Trecho fornecido —
++++++++++

O Ciclista Snob


© Coleção Equilíbrio em Duas Rodas (2021)
Livro: Bicicletas em Equilíbrio

O CICLISTA SNOB
Fábio Magnani
[publicado originalmente em março de 2012]

As bicicletas têm muito em comum com as motos. As duas têm a mesma origem, lá nos velocípedes do século XIX. As bicicletas modernas, irmãs mais velhas, nasceram na década de 80. Já as motos começaram a ser comercializadas na década de 90. Mas claro que são diferentes. As motos pesam mais, poluem mais, fazem mais barulho, correm mais e têm maior autonomia, o que faz com que o seu uso seja diferente. Outra diferença é o motor. Embora as duas máquinas convertam energia química em movimento circular em uma manivela, a moto usa um motor de combustão interna enquanto a bicicleta usa um humano. Mas também têm semelhanças: as duas são ameaçadas pelos carros, andam sobre duas rodas, oferecem escolha individual aos seus passageiros, constituem formas democráticas de organização do trânsito e são desprotegidas dos elementos.

Essas quatro semelhanças – dinâmica, história, democracia e violência – me levaram a estudar as bicicletas. Tudo bem – pelo menos aparentemente -, pois esse novo passo é uma consequência acadêmica lógica do que eu normalmente estudo. O problema é que o bicicletismo é um assunto taboo para mim. Dos sete aos vinte e dois anos eu fui bicicleteiro. Primeiro com uma Monareta, depois com uma Monark Super 10. Quando eu era criança, todo dia no final da tarde andava pelas ruas da cidadezinha onde eu morava. Depois na adolescência corria por estradas de asfalto e de terra. Já na universidade, matava aulas para rodar por tudo quanto é lugar. Andava de madrugada, durante o dia, à noite. Não havia limite. Mas daí as bicicletas começaram a virar moda. Mountain Bikes de marca, luzinhas, capacetes, passeios em grupo e batedores policiais. Tolamente, eu preferi deixar de fazer o que eu queria para não ser identificado com aquele tipo de gente. Mas não se faz algo assim consigo mesmo sem pagar um preço. O preço que eu paguei foi passar a acreditar que tinha ódio do que mais gostava.

Quem me ajudou a entender essa questão foi o livro Bike Snob. Ao explicar os tipos de bicicleteiros, o cara separa quem busca a essência do bicicletismo de quem só está em busca de mais uma moda, mais uma identidade diferenciada. Daí eu entendi que não tinha raiva das bicicletas. Eu tinha raiva de mim mesmo por ter tido medo de ser contaminado por mais uma modinha. Como se os outros tivessem o poder de tornar superficial uma coisa que para mim não era. No final entendi que do que eu não gostava era dos hipsters e dos bourgeois e dos yuppies e dos trendsetters.

++++++++++

Tarefas a cumprir —
1. No texto sobre bicicletas, reescreva a parte que começa em "Quem me ajudou" e termina depois de "e dos trendsetters.", substituindo "hipsters" por "modernetes".
2. Prolongue o texto sobre bicicletas a partir do ponto em que ele termina.
Os registros não têm relação com o texto sobre bicicletas.

Dados armazenados —
++++++++++

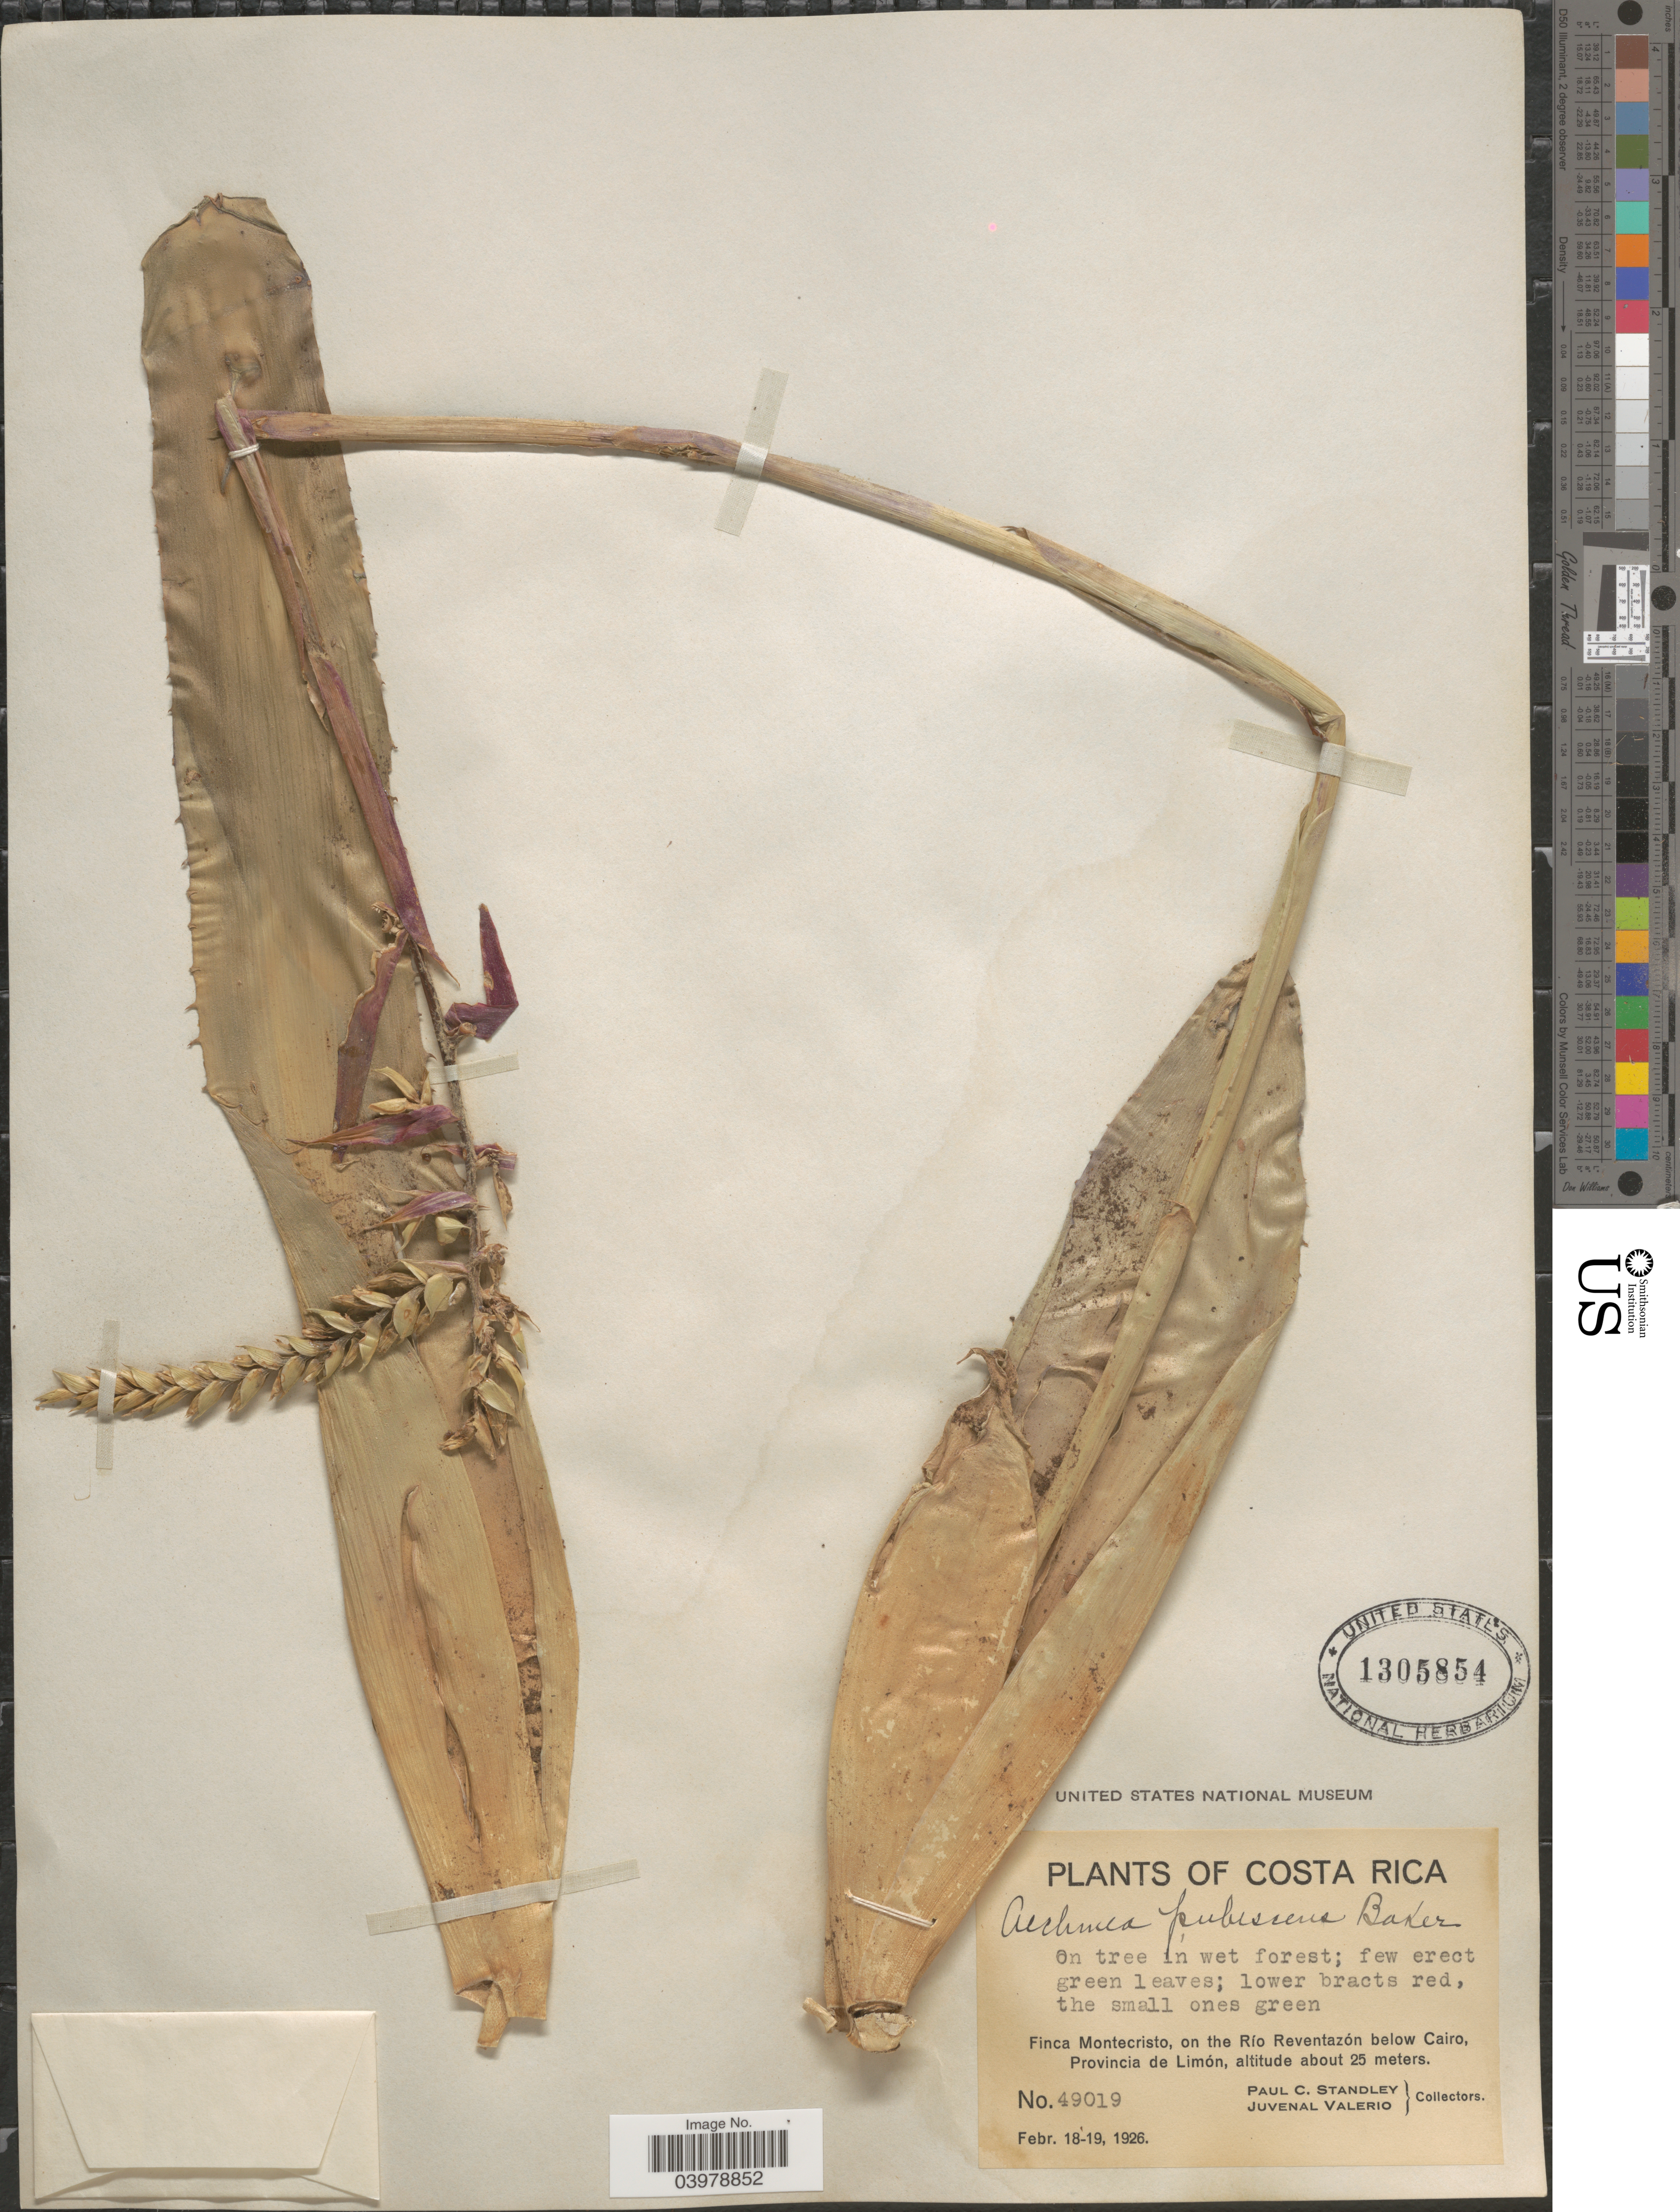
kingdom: Plantae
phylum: Tracheophyta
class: Liliopsida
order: Poales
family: Bromeliaceae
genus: Aechmea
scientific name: Aechmea pubescens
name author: Baker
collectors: P. C. Standley & J. Valerio R.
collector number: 49019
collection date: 1926-02-18/1926-02-19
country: Costa Rica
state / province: Limón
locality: Finca Montecristo, on the Río Reventazón below Cairo.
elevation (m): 25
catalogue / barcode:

++++++++++

Respostas por tarefa —
1.
Quem me ajudou a entender essa questão foi o livro Bike Snob. Ao explicar os tipos de bicicleteiros, o cara separa quem busca a essência do bicicletismo de quem só está em busca de mais uma moda, mais uma identidade diferenciada. Daí eu entendi que não tinha raiva das bicicletas. Eu tinha raiva de mim mesmo por ter tido medo de ser contaminado por mais uma modinha. Como se os outros tivessem o poder de tornar superficial uma coisa que para mim não era. No final entendi que do que eu não gostava era dos modernetes e dos bourgeois e dos yuppies e dos trendsetters.

2.
Mas vamos ao livro. Não há nenhuma grande teoria sociológica, ele apenas conta a vida no trânsito de Nova Iorque. Tudo é muito engraçado, se bem que às vezes é cáustico demais. Só não gostei de quando ele diz que há quem ande de bicicleta só por obrigação e portanto não é um ciclista. Achei meio parecido com essa tentativa de separarar mociclistas e motoqueiros. Por isso estou me chamando de bicicleteiro neste texto. Em outras palavras, andou de bicicleta é bicicleteiro. Ponto.

Eu costumo ser muito crítico em relação a como os motoqueiros são tratados. Ao ler esse livro vi que a vida dos bicicleteiros é pior ainda. Por exemplo, uma das formas de um motoqueiro se livrar de acidentes é andar mais rápido que os carros, coisa que as bicicletas não conseguem fazer. Outra coisa é que os motoqueiros têm fama de bandidos, o que ajuda na hora de fazer um motorista pensar melhor antes de nos xingar. Claro que os ciclistas amigos da polícia, que andam com batedores, não têm esse tipo de problema. Mas vá lá na Avenida Caxangá ver como são tratados os trabalhadores que vão de bicicleta para o trabalho.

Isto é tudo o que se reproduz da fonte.